В 1961 году я перестала быть заложницей того представления, какое сложилось обо мне у матери. Если бы я не воспротивилась ей, то медленно угасла бы от недостатка воздуха. День, когда я с Тиной вернулась из Рима, — это день моего позора. Я была марионеткой в руках матери, думала, что спасаю Тину, а на самом деле вместо одной адской бездны открыла перед ней другую. В самолете она беззвучно плакала. Может быть, именно тогда, во время этого перелета, я родилась заново. Полгода спустя я оказалась на кушетке у доктора Грюнберга. Тина и я бежали разными путями от одного и того же. Это называется семьей — со всем тем, на что она толкает и что разрушает в нас, обрывая связи с окружающим миром.
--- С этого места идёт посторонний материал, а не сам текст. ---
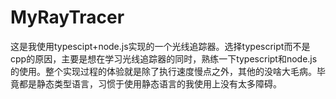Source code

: # MyRayTracer
这是我使用typescipt+node.js实现的一个光线追踪器。选择typescript而不是cpp的原因，主要是想在学习光线追踪器的同时，熟练一下typescript和node.js的使用。整个实现过程的体验就是除了执行速度慢点之外，其他的没啥大毛病。毕竟都是静态类型语言，习惯于使用静态语言的我使用上没有太多障碍。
Я говорила, что почувствовала, как во мне пульсирует живая кровь. И вскоре мне представился случай проверить себя. В 1963 году, во время лечения у доктора Грюнберга, я познакомилась с Дуайтом Тейлором. Это был двадцатидвухлетний парень из Огайо, изучавший антропологию в Колумбийском университете. Дуайт был из учительской семьи, проникшейся рузвельтовским идеализмом. Его отец преклонялся перед Томасом Джефферсоном и Авраамом Линкольном. Такая бескомпромиссная убежденность поразила меня. Я была приучена смотреть на жизнь с позиций аристократии и не имела понятия о том, что существует и другая Америка — одержимая идеей равенства, каждый год перечитывающая Геттисбергскую речь, словно демократические Десять заповедей. Дуайту было безразлично, какую ложу занимают мои родители в «Метрополитенопера», он подходил ко мне с другими мерками. В его отношении к людям не было ни зависти, ни огульного осуждения. Совестливость и реальные дела — только это имело для него значение. Рядом с ним я чувствовала, что становлюсь чище. В его любви ко мне была суровая простота — так любили первые поселенцы, и я упала в его объятия. Можно посмеяться над этим: Тина жила на износ, а я боялась растратить себя, она была искушенной, а я — предельно наивной. Возможно, я не могла отделаться от привитого мне чувства долга по отношению к глубоко лицемерному классу, который меня воспитал. Возможно, встретив Дуайта, я открыла для себя аристократию невинности, побуждавшую к действию и помогавшую забыть прошлое. Напыщенная дурочка, которую Жак видел в Риме, стала поборницей добра, истины и справедливости. Я пыталась рассказать здесь о том, какие манящие горизонты открыла перед нами эпоха Кеннеди. Все эти речи о прогрессе были для одиноких людей словно глоток кислорода. Миллионы юношей и девушек сделали их своим знаменем, чтобы не задохнуться. И я встала под это знамя — конечно, я приняла решение под влиянием другого человека, но приняла его раз и навсегда.